-------- SOURCE INFORMATION

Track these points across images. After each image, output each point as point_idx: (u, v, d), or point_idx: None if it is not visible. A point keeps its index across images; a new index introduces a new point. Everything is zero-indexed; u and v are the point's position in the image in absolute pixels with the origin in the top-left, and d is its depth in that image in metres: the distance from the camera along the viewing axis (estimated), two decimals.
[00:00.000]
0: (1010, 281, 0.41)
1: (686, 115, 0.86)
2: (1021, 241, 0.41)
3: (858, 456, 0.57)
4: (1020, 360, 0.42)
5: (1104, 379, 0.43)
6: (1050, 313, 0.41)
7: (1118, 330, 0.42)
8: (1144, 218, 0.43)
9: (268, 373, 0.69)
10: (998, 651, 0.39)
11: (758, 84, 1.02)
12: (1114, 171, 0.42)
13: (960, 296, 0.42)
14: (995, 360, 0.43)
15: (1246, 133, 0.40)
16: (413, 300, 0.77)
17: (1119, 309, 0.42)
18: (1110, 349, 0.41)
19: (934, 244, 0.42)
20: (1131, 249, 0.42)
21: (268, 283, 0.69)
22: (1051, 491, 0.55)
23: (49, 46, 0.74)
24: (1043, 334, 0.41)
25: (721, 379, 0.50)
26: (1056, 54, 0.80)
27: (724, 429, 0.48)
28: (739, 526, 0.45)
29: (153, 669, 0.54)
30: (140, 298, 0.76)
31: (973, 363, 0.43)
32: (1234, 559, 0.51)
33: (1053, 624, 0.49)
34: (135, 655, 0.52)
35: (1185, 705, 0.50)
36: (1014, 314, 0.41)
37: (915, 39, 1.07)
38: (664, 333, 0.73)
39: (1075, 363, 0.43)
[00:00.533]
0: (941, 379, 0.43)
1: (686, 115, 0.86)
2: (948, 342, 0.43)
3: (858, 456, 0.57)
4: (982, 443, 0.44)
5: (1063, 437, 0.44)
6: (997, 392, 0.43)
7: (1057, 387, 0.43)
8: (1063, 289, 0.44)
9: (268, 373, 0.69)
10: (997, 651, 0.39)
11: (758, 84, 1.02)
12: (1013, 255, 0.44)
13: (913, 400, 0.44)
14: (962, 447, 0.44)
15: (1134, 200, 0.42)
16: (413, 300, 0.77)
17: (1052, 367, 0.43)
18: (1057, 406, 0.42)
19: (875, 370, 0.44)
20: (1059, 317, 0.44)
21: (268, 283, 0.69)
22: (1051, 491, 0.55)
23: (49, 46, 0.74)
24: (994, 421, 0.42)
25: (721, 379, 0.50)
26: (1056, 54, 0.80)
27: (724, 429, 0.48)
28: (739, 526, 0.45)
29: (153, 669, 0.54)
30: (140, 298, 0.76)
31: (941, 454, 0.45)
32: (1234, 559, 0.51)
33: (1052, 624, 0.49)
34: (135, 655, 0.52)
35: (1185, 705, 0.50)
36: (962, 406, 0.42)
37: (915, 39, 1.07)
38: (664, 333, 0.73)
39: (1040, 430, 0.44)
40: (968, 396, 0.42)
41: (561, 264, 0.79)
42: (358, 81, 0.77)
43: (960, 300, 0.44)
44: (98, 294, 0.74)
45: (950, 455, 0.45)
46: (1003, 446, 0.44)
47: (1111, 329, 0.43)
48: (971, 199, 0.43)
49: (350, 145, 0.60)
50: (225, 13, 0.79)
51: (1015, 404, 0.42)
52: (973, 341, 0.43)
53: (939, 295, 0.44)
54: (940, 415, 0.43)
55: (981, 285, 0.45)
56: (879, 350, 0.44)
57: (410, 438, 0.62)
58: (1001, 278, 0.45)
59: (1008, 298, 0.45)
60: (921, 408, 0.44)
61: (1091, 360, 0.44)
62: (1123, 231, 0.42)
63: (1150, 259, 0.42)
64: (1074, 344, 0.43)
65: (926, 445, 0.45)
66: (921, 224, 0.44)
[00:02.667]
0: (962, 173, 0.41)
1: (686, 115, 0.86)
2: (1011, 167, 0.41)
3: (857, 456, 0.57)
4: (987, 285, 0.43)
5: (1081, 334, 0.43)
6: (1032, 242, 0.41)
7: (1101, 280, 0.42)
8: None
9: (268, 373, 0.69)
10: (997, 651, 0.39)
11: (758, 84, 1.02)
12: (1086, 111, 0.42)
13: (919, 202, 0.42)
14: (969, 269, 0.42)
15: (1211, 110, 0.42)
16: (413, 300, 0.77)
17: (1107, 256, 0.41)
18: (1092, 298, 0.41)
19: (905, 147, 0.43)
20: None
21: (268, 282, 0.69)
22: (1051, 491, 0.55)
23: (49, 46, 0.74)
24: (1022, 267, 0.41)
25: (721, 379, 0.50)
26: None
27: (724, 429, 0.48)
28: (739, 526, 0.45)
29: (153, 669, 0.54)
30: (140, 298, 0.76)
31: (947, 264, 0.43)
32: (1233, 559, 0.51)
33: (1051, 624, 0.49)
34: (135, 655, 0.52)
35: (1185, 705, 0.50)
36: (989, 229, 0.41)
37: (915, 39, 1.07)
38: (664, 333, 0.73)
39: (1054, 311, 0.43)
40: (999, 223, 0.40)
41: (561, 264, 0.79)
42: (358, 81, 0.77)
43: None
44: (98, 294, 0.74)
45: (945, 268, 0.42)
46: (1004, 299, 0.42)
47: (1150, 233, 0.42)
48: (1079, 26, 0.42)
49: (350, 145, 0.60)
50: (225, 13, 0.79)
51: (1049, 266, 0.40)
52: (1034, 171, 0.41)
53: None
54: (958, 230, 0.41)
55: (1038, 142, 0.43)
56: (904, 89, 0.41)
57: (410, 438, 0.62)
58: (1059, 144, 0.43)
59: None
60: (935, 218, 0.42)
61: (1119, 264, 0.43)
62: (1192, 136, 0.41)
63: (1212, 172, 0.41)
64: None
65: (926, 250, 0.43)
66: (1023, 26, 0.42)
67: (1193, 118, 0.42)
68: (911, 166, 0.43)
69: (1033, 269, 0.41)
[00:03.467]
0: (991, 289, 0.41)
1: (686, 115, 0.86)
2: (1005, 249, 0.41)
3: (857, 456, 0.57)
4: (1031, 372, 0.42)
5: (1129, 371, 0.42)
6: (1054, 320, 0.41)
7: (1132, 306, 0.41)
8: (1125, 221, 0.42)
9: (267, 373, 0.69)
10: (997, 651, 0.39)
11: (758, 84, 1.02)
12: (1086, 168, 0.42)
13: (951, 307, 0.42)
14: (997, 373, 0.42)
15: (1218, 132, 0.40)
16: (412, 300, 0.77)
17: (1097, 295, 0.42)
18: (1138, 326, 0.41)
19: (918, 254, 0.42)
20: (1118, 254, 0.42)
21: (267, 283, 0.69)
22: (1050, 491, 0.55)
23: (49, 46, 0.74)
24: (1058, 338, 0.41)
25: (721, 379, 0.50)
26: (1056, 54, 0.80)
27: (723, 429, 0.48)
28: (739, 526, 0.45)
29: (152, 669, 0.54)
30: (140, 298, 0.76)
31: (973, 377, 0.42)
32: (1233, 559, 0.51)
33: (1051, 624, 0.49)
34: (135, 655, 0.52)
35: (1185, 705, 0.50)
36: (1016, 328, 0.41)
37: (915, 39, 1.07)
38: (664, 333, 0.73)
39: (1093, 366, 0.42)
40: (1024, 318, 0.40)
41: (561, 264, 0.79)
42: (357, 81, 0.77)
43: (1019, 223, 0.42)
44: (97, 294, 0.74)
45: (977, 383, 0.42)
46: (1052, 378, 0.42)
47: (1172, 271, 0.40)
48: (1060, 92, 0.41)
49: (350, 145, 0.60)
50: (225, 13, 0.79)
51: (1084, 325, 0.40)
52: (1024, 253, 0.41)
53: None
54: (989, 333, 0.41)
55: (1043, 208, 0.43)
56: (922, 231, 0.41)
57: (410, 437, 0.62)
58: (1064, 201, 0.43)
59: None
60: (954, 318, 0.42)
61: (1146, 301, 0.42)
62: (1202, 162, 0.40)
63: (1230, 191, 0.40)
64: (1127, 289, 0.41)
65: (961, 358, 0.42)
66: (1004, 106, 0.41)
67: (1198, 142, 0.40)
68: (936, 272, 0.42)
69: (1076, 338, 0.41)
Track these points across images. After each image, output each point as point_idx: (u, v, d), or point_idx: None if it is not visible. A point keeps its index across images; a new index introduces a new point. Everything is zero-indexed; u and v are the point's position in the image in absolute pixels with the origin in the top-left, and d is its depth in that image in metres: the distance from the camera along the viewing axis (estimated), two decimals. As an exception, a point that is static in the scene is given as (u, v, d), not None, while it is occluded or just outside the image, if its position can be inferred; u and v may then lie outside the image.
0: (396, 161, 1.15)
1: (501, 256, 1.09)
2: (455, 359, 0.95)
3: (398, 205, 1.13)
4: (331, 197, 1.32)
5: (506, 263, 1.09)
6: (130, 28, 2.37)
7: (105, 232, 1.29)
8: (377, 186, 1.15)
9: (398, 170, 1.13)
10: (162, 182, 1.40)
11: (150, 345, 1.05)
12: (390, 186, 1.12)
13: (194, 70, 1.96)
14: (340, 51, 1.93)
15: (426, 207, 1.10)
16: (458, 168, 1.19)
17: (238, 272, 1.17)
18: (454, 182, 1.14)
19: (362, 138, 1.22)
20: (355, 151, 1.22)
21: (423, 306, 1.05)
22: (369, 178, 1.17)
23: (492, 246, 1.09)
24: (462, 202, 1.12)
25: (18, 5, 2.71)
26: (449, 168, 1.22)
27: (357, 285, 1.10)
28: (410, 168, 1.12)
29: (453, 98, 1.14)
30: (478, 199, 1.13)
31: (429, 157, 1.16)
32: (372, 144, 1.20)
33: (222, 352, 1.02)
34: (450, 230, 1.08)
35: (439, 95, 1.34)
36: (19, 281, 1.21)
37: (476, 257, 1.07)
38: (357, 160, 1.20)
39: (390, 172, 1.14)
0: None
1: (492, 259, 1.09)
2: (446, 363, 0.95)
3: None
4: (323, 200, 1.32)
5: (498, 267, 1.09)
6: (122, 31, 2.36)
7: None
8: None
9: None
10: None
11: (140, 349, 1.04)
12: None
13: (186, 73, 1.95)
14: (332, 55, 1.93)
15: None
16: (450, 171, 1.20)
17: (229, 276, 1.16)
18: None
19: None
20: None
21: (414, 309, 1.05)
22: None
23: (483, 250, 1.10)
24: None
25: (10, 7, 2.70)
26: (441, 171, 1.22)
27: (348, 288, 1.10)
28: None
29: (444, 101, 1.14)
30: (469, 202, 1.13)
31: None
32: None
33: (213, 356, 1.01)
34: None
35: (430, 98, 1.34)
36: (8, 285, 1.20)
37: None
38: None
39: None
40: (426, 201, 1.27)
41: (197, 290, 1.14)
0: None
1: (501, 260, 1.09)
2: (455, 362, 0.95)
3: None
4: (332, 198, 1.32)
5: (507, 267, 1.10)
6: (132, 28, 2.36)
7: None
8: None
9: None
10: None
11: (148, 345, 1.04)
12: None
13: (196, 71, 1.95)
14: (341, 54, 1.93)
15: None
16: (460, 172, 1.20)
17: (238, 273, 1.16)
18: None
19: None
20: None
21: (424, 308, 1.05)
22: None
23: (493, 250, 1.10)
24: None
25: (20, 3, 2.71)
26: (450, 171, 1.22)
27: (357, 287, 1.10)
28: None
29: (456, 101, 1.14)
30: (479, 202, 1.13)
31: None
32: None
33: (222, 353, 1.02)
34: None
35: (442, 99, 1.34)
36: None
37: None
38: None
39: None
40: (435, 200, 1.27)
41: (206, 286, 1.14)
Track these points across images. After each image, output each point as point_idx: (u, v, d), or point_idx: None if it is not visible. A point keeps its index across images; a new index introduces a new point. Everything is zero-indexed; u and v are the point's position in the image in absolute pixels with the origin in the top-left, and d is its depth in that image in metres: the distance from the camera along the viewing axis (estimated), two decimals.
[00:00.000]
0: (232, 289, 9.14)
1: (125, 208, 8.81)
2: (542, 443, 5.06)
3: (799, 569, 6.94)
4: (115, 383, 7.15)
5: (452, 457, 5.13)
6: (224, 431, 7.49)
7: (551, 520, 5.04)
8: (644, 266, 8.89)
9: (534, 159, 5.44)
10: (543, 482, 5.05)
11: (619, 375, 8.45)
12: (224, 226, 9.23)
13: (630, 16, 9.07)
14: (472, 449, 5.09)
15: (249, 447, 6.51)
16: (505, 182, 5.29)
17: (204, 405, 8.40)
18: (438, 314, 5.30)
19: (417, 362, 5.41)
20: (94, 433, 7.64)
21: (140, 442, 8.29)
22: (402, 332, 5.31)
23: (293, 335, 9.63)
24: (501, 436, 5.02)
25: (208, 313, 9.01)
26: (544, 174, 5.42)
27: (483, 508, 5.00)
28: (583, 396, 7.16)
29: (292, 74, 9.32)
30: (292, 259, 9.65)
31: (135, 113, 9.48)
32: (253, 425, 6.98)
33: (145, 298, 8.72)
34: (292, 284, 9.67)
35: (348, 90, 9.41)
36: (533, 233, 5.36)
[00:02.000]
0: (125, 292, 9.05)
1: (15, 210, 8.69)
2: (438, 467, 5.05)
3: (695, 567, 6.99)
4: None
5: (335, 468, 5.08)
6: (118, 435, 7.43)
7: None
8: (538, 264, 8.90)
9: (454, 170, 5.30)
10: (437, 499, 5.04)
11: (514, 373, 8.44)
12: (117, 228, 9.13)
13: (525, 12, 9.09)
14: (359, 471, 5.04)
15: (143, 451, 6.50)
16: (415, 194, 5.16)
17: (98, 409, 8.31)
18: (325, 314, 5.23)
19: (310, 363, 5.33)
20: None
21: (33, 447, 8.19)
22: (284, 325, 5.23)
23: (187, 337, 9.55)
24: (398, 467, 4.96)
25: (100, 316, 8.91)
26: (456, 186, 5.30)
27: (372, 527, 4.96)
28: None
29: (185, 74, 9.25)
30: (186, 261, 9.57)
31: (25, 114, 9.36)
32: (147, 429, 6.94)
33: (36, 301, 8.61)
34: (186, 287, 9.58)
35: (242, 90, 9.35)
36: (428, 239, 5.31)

----------------

-- WORK INSTRUCTION --
Repeat the entries verbatim through the line with "20: (1131, 249, 0.42)".

-- COMPLETED TASK --
Track these points across images. After each image, output each point as point_idx: (u, v, d), or point_idx: None if it is not visible. A point keeps its index across images; a new index introduces a new point. Everything is zero-indexed; u and v are the point's position in the image in absolute pixels with the origin in the top-left, and d is its depth in that image in metres: the distance from the camera along the viewing axis (estimated), two decimals.
[00:00.000]
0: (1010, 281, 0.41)
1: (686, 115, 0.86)
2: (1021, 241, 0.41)
3: (858, 456, 0.57)
4: (1020, 360, 0.42)
5: (1104, 379, 0.43)
6: (1050, 313, 0.41)
7: (1118, 330, 0.42)
8: (1144, 218, 0.43)
9: (268, 373, 0.69)
10: (998, 651, 0.39)
11: (758, 84, 1.02)
12: (1114, 171, 0.42)
13: (960, 296, 0.42)
14: (995, 360, 0.43)
15: (1246, 133, 0.40)
16: (413, 300, 0.77)
17: (1119, 309, 0.42)
18: (1110, 349, 0.41)
19: (934, 244, 0.42)
20: (1131, 249, 0.42)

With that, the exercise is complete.